"Żałuję, że ze względu na kontuzje w czwartkowym spotkaniu nie zagra kilku piłkarzy, ponieważ ten pojedynek chciałem potraktować jako swego rodzaju test. Miał on pokazać, na jakim stopniu rozwoju jesteśmy, ile brakuje nam do czołowych holenderskich klubów" - powiedział podczas konferencji prasowej w Holandii Maaskant.

Reklama

Zadeklarował, że bez Patryka Małeckiego, Maora Meliksona i Cwetana Genkowa stać jego podopiecznych na wywiezienie z Enschede korzystnego wyniku: "Po porażce na swoim boisku z Odense, wynik w tym meczu jest ważny. Zagramy więc tak, żeby osiągnąć korzystny rezultat".

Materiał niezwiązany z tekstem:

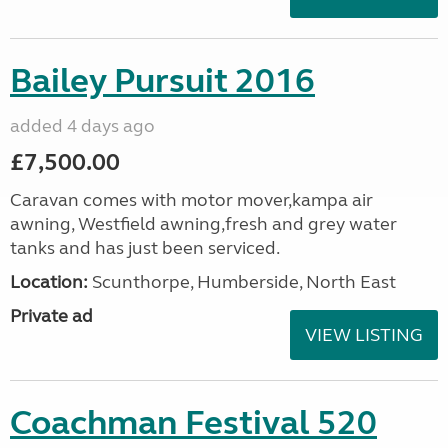
Bailey Pursuit 2016
added 4 days ago
£7,500.00
Caravan comes with motor mover,kampa air
awning, Westfield awning,fresh and grey water
tanks and has just been serviced.
Location:
Scunthorpe, Humberside, North East
Private ad
VIEW LISTING
Coachman Festival 520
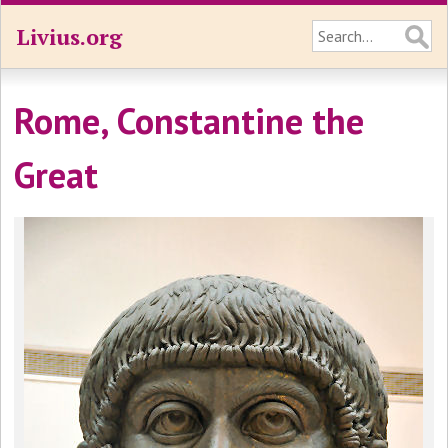
Livius.org
Rome, Constantine the
Great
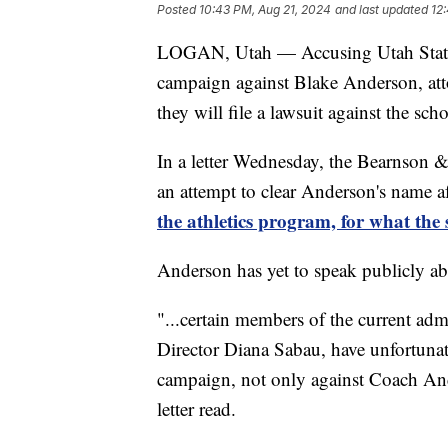
Posted
10:43 PM, Aug 21, 2024
and last updated
12
LOGAN, Utah — Accusing Utah State U
campaign against Blake Anderson, att
they will file a lawsuit against the scho
In a letter Wednesday, the Bearnson &
an attempt to clear Anderson's name a
the athletics program, for what the 
Anderson has yet to speak publicly abo
"...certain members of the current adm
Director Diana Sabau, have unfortunate
campaign, not only against Coach Ande
letter read.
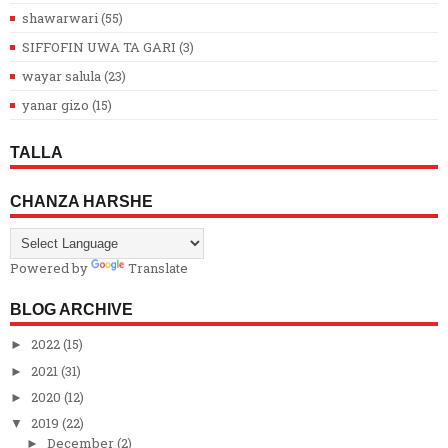
shawarwari
(55)
SIFFOFIN UWA TA GARI
(3)
wayar salula
(23)
yanar gizo
(15)
TALLA
CHANZA HARSHE
Powered by
Translate
BLOG ARCHIVE
2022
(15)
►
2021
(31)
►
2020
(12)
►
2019
(22)
▼
December
(2)
►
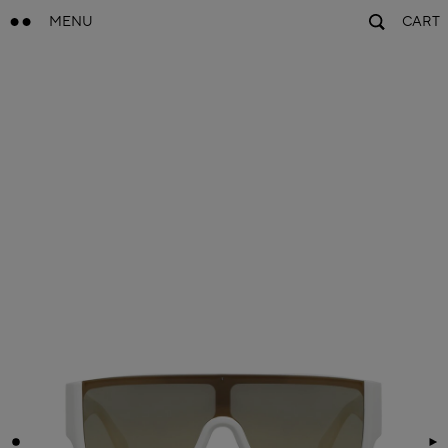
MENU
CART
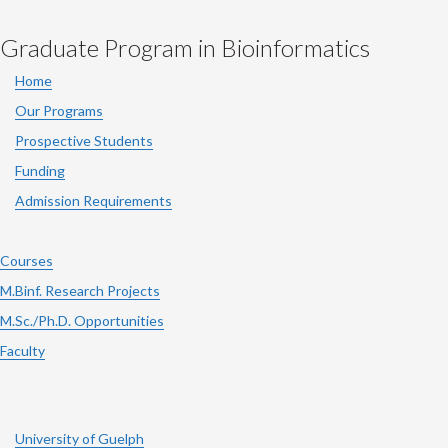
Graduate Program in Bioinformatics
Home
Our Programs
Prospective Students
Funding
Admission Requirements
Courses
M.Binf. Research Projects
M.Sc./Ph.D. Opportunities
Faculty
University of Guelph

Być może krakowianie będą w czwartek jeszcze bardziej osłabieni. Obrońca Marko Jovanovic co prawda przyjechał z Wisłą do Holandii, ale nie jest pewne, czy będzie gotowy do gry.

"Na razie nie wiem, jak rozwinie się sprawa z jego urazem. Na pewno będzie mógł zagrać przeciwko Legii. Jeśli Marko nie będzie mógł wystąpić w czwartek, to zastąpi go Michael Lamey" - powiedział Maaskant.

Wisła rozpoczęła występy w fazie grupowej LE od porażki na własnym stadionie z duńskim Odense 1:3. W drugiej kolejce zmierzy się na wyjeździe z liderem Eredivisie - Twente Enschede. Początek spotkania zaplanowano na godz. 19.